Hardware design source data
-- Opening Marker --
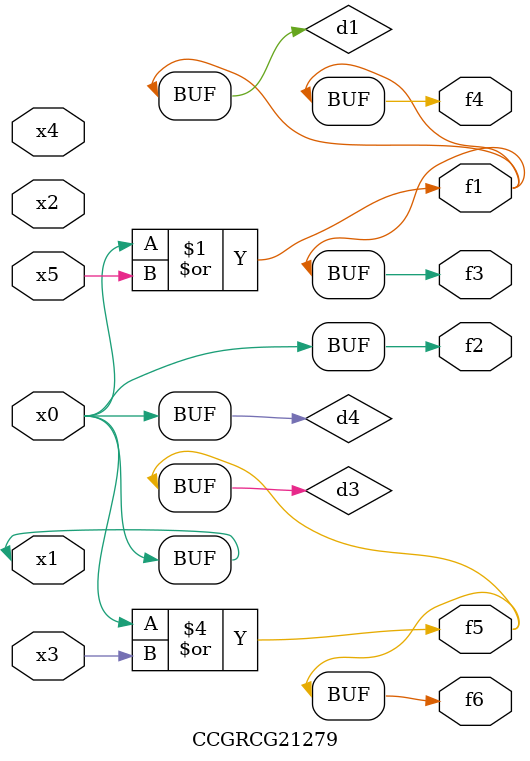
<source format=v>
module CCGRCG21279(
	input x0, x1, x2, x3, x4, x5,
	output f1, f2, f3, f4, f5, f6
);

	wire d1, d2, d3, d4;

	or (d1, x0, x5);
	xnor (d2, x1, x4);
	or (d3, x0, x3);
	buf (d4, x0, x1);
	assign f1 = d1;
	assign f2 = d4;
	assign f3 = d1;
	assign f4 = d1;
	assign f5 = d3;
	assign f6 = d3;
endmodule

</source>
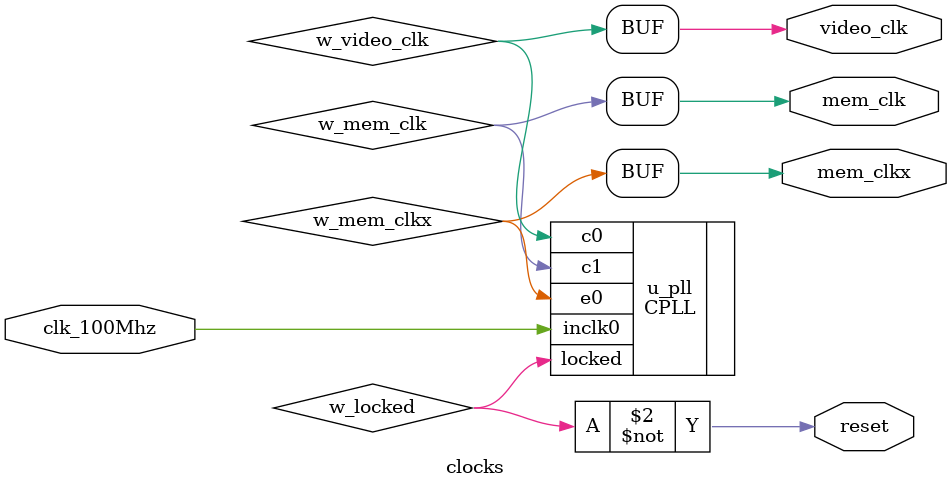
<source format=v>


module clocks (
	input wire clk_100Mhz,
	output reg reset,
	output reg mem_clk = 0,
	output reg mem_clkx = 0,
	output reg video_clk = 0
	);
	
`ifdef __ICARUS__ 
//simplified reset and clock generation for simulator
reg [3:0]rst_delay = 0;
always @(posedge clk_100Mhz)
	rst_delay <= { rst_delay[2:0], 1'b1 };

always @*
	reset = ~rst_delay[3];

always @*
begin
	//# 3.38 mem_clk = ~mem_clk;
	mem_clk  = clk_100Mhz;
	mem_clkx = clk_100Mhz;
end
	
always
	#6.7 video_clk = ~video_clk;

	
`else

//use Quartus PLLs for real clock and reset synthesis
wire w_locked;
wire w_video_clk;
wire w_mem_clk;
wire w_mem_clkx;
CPLL u_pll(
	.inclk0(clk_100Mhz),
	.c0(w_video_clk),
	.c1(w_mem_clk),
	.e0(w_mem_clkx),
	.locked(w_locked)
	);
	
always @*
begin
	reset = ~w_locked;
	mem_clk    = w_mem_clk;
	mem_clkx   = w_mem_clkx;
	video_clk  = w_video_clk;
end

`endif

endmodule


</source>
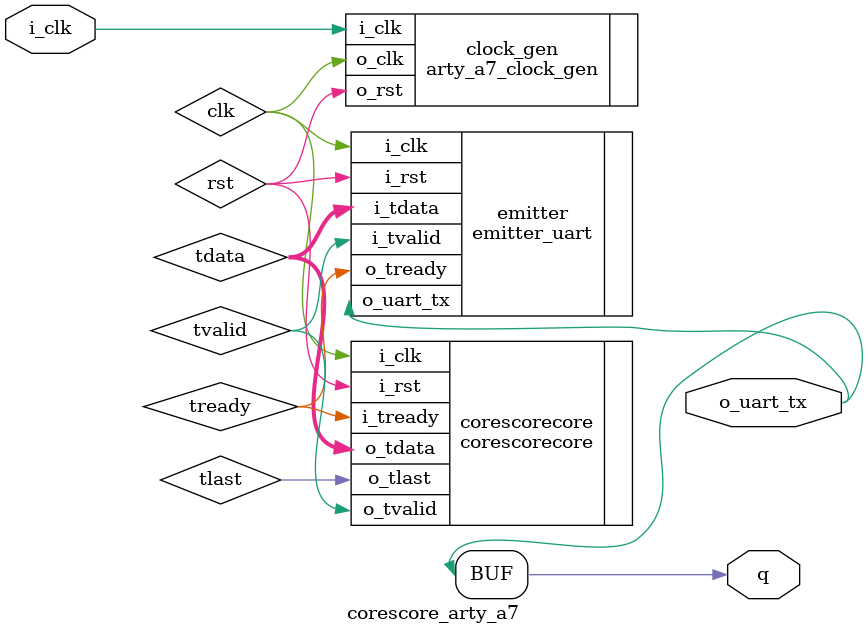
<source format=v>

`default_nettype none
module corescore_arty_a7
(
 input wire  i_clk,
 output wire q,
 output wire o_uart_tx);

   wire      clk;
   wire      rst;

   //Mirror UART output to LED
   assign q = o_uart_tx;

   arty_a7_clock_gen clock_gen
     (.i_clk (i_clk),
      .o_clk (clk),
      .o_rst (rst));

   wire [7:0]  tdata;
   wire        tlast;
   wire        tvalid;
   wire        tready;

   corescorecore corescorecore
     (.i_clk     (clk),
      .i_rst     (rst),
      .o_tdata   (tdata),
      .o_tlast   (tlast),
      .o_tvalid  (tvalid),
      .i_tready  (tready));

   emitter_uart emitter
     (.i_clk     (clk),
      .i_rst     (rst),
      .i_tdata   (tdata),
      .i_tvalid  (tvalid),
      .o_tready  (tready),
      .o_uart_tx (o_uart_tx));

endmodule

</source>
-- Closing Marker --
Your assignment: Begin at the top of the records above and retype each line exactly until the line containing "always @(posedge clk_100Mhz)", which is included. Skip all pictures.

Exercise answer:
<source format=v>
module CCGRCG21279(
	input x0, x1, x2, x3, x4, x5,
	output f1, f2, f3, f4, f5, f6
);

	wire d1, d2, d3, d4;

	or (d1, x0, x5);
	xnor (d2, x1, x4);
	or (d3, x0, x3);
	buf (d4, x0, x1);
	assign f1 = d1;
	assign f2 = d4;
	assign f3 = d1;
	assign f4 = d1;
	assign f5 = d3;
	assign f6 = d3;
endmodule

</source>
<source format=v>


module clocks (
	input wire clk_100Mhz,
	output reg reset,
	output reg mem_clk = 0,
	output reg mem_clkx = 0,
	output reg video_clk = 0
	);
	
`ifdef __ICARUS__ 
//simplified reset and clock generation for simulator
reg [3:0]rst_delay = 0;
always @(posedge clk_100Mhz)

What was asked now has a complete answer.